All correct, the fact is that if you want to work with wood then you must learn how to sharpen tools as there is no other way, you have to learn how to do it. N


----------



## Toobs (Feb 4, 2009)

Get the bigger lathe. You'll be happy you did in the long run. As far as sharpening your tools, get one of the commercially available jigs for sharpening your turning tools. Or make your own. I have a cheap Vari-Grind. Once it is set up, it only takes seconds to sharpen. Consistency is the key to being more comfortable and efficient with your turnings. Look up Captain Eddie on youtube, he has a wealth of info.


----------



## Ricwoodturner (Jan 13, 2012)

If you intend to do a lot of turning you need to invest in a sharpening system. The least costly system I found is to find a low speed bench top grinder that turns at 1750 RPM (mine is a Delta) then go to OneWay online and get their sharpening jig. It fits on the grinder, they have instructions on how to set the jig to grind different angles.
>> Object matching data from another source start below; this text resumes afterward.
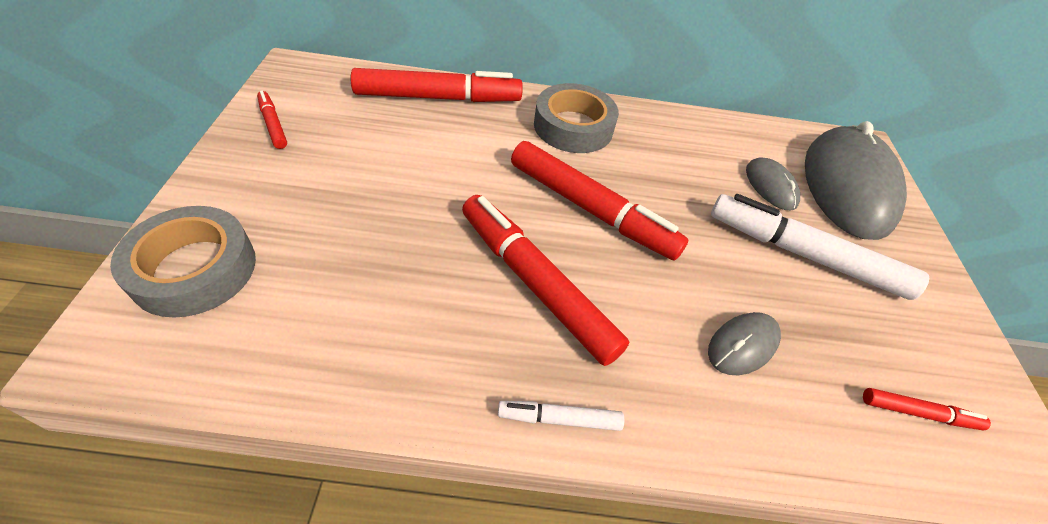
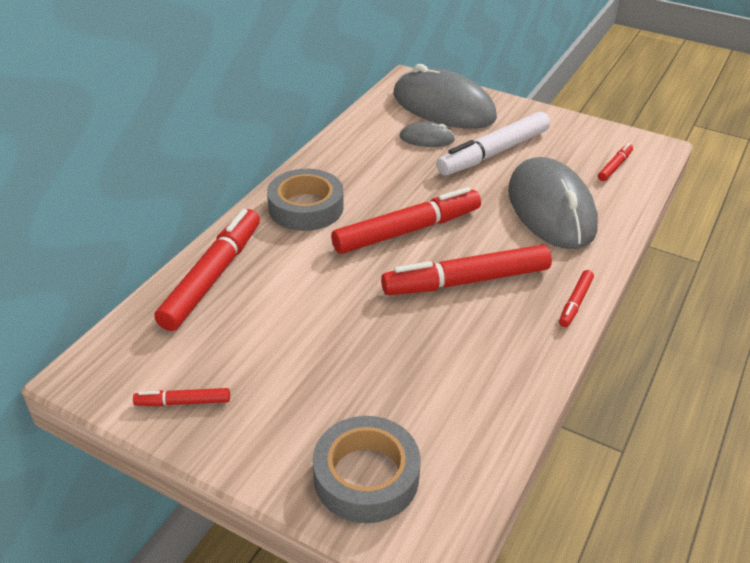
camera: 60 degrees left, 10 degrees down
(559, 418) = (575, 303): white marker -> red marker
(742, 345) = (551, 208): grey mouse -> grey mouse, size x2.20

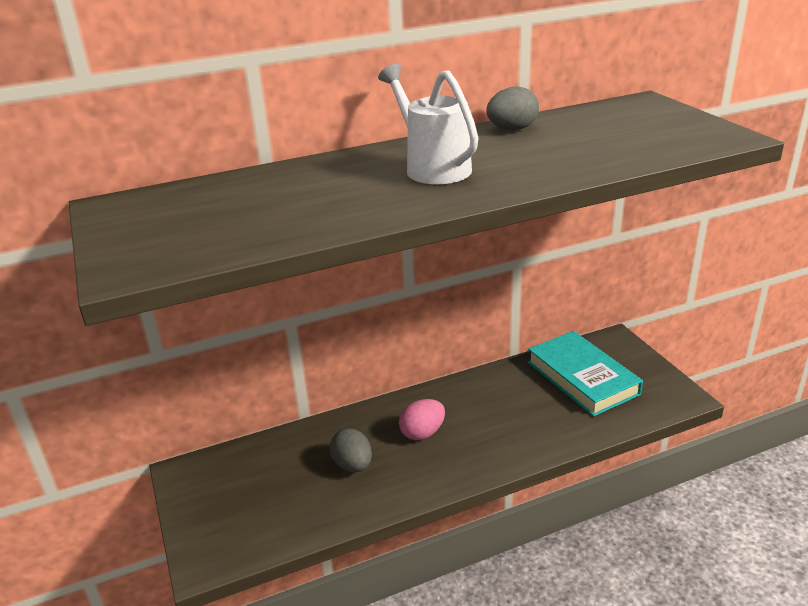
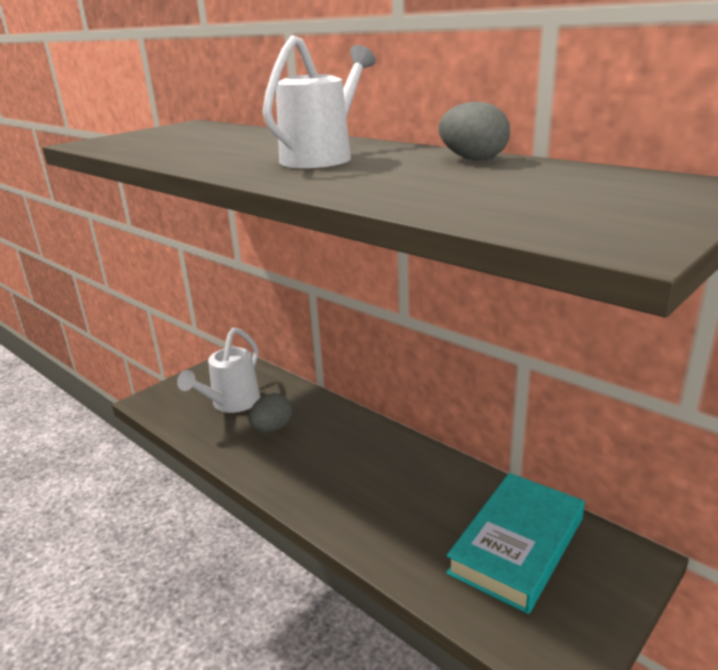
camera: 65 degrees right, 5 degrees down
(279, 487) = (231, 403): none -> white watering can
(422, 433) = (336, 452): pink egg -> none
It takes me less than 30 seconds to put a new sharp edge on any of my turning gouges. Good luck


----------



## SDave (Feb 22, 2015)

Do a search on Youtube for "homemade lathe tool sharping jig" they have many videos of how to make a nice usable "Oneway" jig for about $2.00 and some scrap hardwood you probably have laying around. Then get a 1750 rpm grinder and at least one decent stone. For the price of a couple of carbide tools you will have a set-up you will be able to use. The only thing is, you have to use it, I will sometimes sharpen 2 or 3 times on one bowl, or every couple of pens. You will appreciate a sharp tool and know when its time to do a touch-up.
Dave


----------



## bwilling (Jul 14, 2015)

alaskagypsy said:


> I am a disaster at sharpening anything. I can take a new knife, never used and sharpen it to a dull state. So here I am a new wood lathe and looking at the carbide cutters. I can’t see wasting my time sharpening so I think I will go with carbide even though I have a set of regular HSS. I am down to deciding if I should get a Mini or Midi sized cutter. I plan on doing mostly pens and small projects. Pen competition in my area (360 miles to the next biggest city), the guy does all wood pens so am thinking I will go acrylic when I get wood down right. The shorter Mini looks good, but thinking I would get a bit more range with the Midi and still be able to do the pens with no trouble. Or would I be better off with the shorter Mini?? Your thoughts?? Thank you in advance.


I use both HSS and carbide. If you do buy carbide the best priced replacements can be purchased from "azcarbide" in Arizona. Their prices are about 60% of others and fast delivery, also good quality and they supply a replacement screw.


----------